### Your goal
Return the lines from the line with "This website stores cookies on your computer." to the line with "Great meeting with you at RecFest 2023!", both included, copying each one exactly as it appears.

====== Source data ======

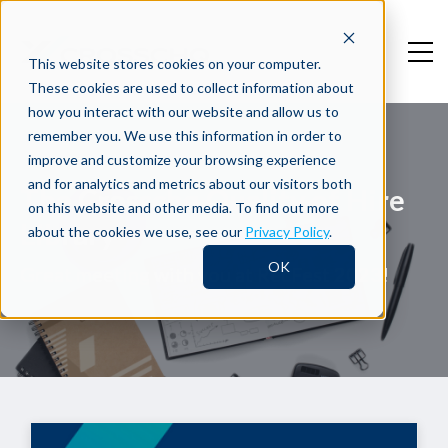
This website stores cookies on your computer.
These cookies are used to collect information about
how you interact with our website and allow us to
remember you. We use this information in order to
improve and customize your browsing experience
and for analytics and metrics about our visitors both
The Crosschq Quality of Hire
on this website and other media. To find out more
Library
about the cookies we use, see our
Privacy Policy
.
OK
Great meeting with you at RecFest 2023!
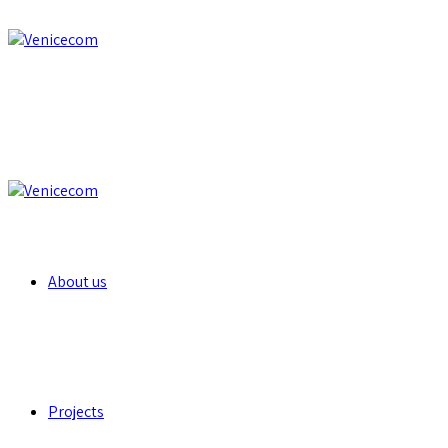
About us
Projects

======
====== Source data ======

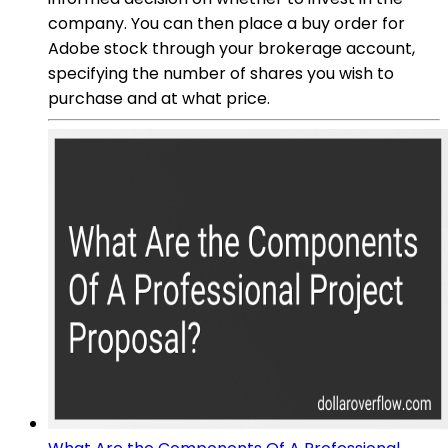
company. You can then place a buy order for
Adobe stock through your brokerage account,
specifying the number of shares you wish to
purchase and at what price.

======

### Solution
This website stores cookies on your computer.
These cookies are used to collect information about
how you interact with our website and allow us to
remember you. We use this information in order to
improve and customize your browsing experience
and for analytics and metrics about our visitors both
The Crosschq Quality of Hire
on this website and other media. To find out more
Library
about the cookies we use, see our
Privacy Policy
.
OK
Great meeting with you at RecFest 2023!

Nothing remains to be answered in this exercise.